In my last column, I talked about the basics of a HazCom, or hazard communications, discussion: toxicology, toxicity and dosage. As a reminder, HazCom is the communication of chemical hazards to the workforce — and lack of it can quickly lead to an OSHA citation. This time, I want to start with a little bit more about the “time” part of the dose equation:

Concentration x Time = Dose

Time matters just as much as concentration. We talked last time about measuring toxicity, the “concentration” part of the equation. But what language should we use when talking about exposure times?

Acute vs. Chronic Exposure

Talk about the time aspect of the dose equation often revolves around two words: acute and chronic. We call one-time, high-level exposure “acute.” Have you ever gotten a headache from bleach fumes in an enclosed space? That’s acute exposure. Symptoms of these types of exposures often show up immediately but can appear several hours later.

We call low-level exposure over a long period “chronic.” Symptoms related to chronic exposure may not show up for 10 to 20 years. Examples of chronic exposures leading to workplace illnesses include mesothelioma, silicosis and black lung disease.

Chemical Exposure on the Job

Toxic substances typically enter our body through one of four routes:

  • Inhalation: Breathing in a vapor, gas or dust, typically the most common exposure route.
  • Ingestion: Eating or placing things in our mouth that may be contaminated. Most companies have that one drilling assistant or mechanic known for grease marks on his sandwich at lunch.
  • Absorption: Taking a chemical into our bloodstream through our body’s biggest organ, the skin. Think of using solvents to wash your hands. They can dissolve the skin’s protective barrier of fats and oils. With natural lubricants removed, the skin is subject to irritation, disabling and possibly disfiguring dermatitis, damage and infection.
  • Injection: This could involve needle sticks or lacerations from sharp objects. In our industry, it more often involves fluid injection from fuel lines or hydraulic lines. Depending on the machine, we often see hydraulic pressures about 6,000 psi (and going up). Injector pressures for diesel Tier 3 engines are about 30,000 psi. The new Tier 4 engines are 30,000+ psi. Injections of 7,000 psi and above have a 100% amputation rate. If you ever suffer an injection injury, make sure the attending physician understands that the subcutaneous exploration of the wound should parallel that of a gunshot wound. Make sure to tell the physician exactly what type of fluid was injected. On average, you have less than six hours to have an injection injury treated properly or risk severe infection and the loss of a body part.

Once a substance enters our body, it does one of three things with the chemical. We metabolize it, excrete it or store it. While our body works on that, the chemical often works on a target organ or organs — that is, the parts of the body most affected.

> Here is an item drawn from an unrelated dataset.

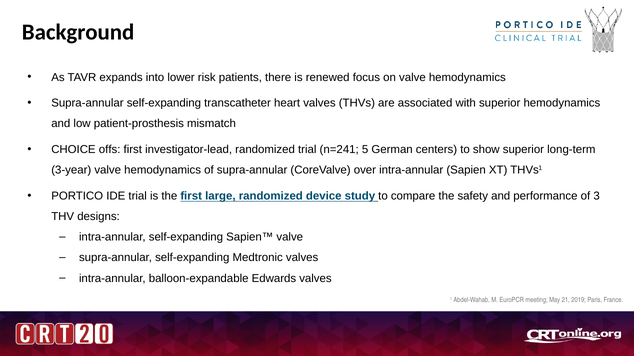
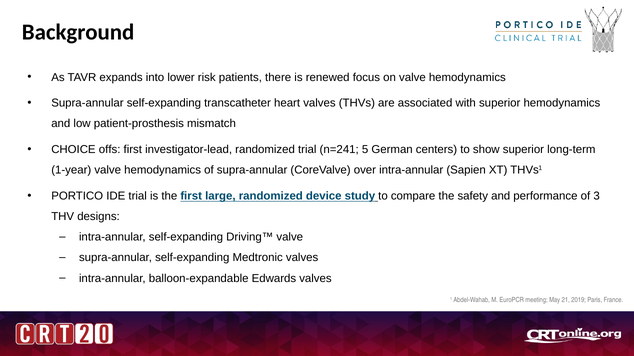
3-year: 3-year -> 1-year
Sapien™: Sapien™ -> Driving™
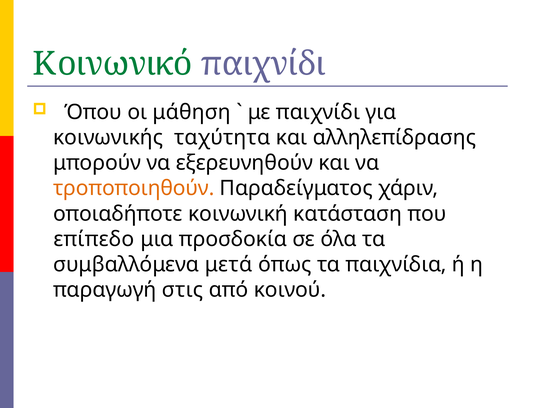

Remember, harm may not always be at the point of contact. If a chemical or substance has a “systemic” effect, adverse health impacts may take place far away from the body's initial point of contact (like in one of those target organs). For example, benzene affects bone marrow and lead affects the central nervous system.

Remember, too, that often an exposure may involve multiple chemicals. Some substances have a synergistic effect when introduced together, meaning the total effect can be greater than the effect of each chemical by itself.

Protecting Workers from Toxic Exposures

Industrial hygienists at government agencies have come up with exposure limits, that is, the maximum amount of exposure a worker could experience in an 8-hour shift with no adverse health effects. OSHA calls theirs the permissible exposure limit (PEL). In the U.S., it is unlawful to expose workers to concentrations higher than the PEL. When workplace concentrations exceed the PEL, an employer must take measures to reduce the potential exposure for workers. However, the PEL is not the most protective exposure limit standard. (OSHA even says it hasn’t updated many PELs since 1970.) The National Institute for Occupational Safety and Health (NIOSH) also has recommended exposure limits (RELs). In many cases, NOISH limits are stricter than OSHA.

Usually, we express exposure limits in parts per million (ppm) or milligrams per cubic meter (Mg/m3). How small is one part per million? It’s about:

  • 1 minute out of two years.
  • 1 inch out of 16 miles
  • One penny out of $10,000
  • Or four drops in a 55-gallon drum

Before we wrap up, let me share other important exposure-related terms to know:

  • Immediately dangerous to life or health (IDLH): OSHA defines IDLH as a situation posing an “immediate threat to life or would cause irreversible or delayed adverse health effects or would interfere with an individual's ability to escape from a dangerous atmosphere.” Think of an enclosed space with noxious gases.
  • Short-term exposure limit (STEL): Usually this means up to 15 minutes four times a day with an hour break in-between exposures.
  • Ceiling: If a “C” precedes the exposure limit, it means “ceiling.” At no time shall the worker go over the PEL at any part of the workday.

In my next column, I’ll help you take some of this knowledge and use it to develop a HazCom program for the chemical hazards your employees may face.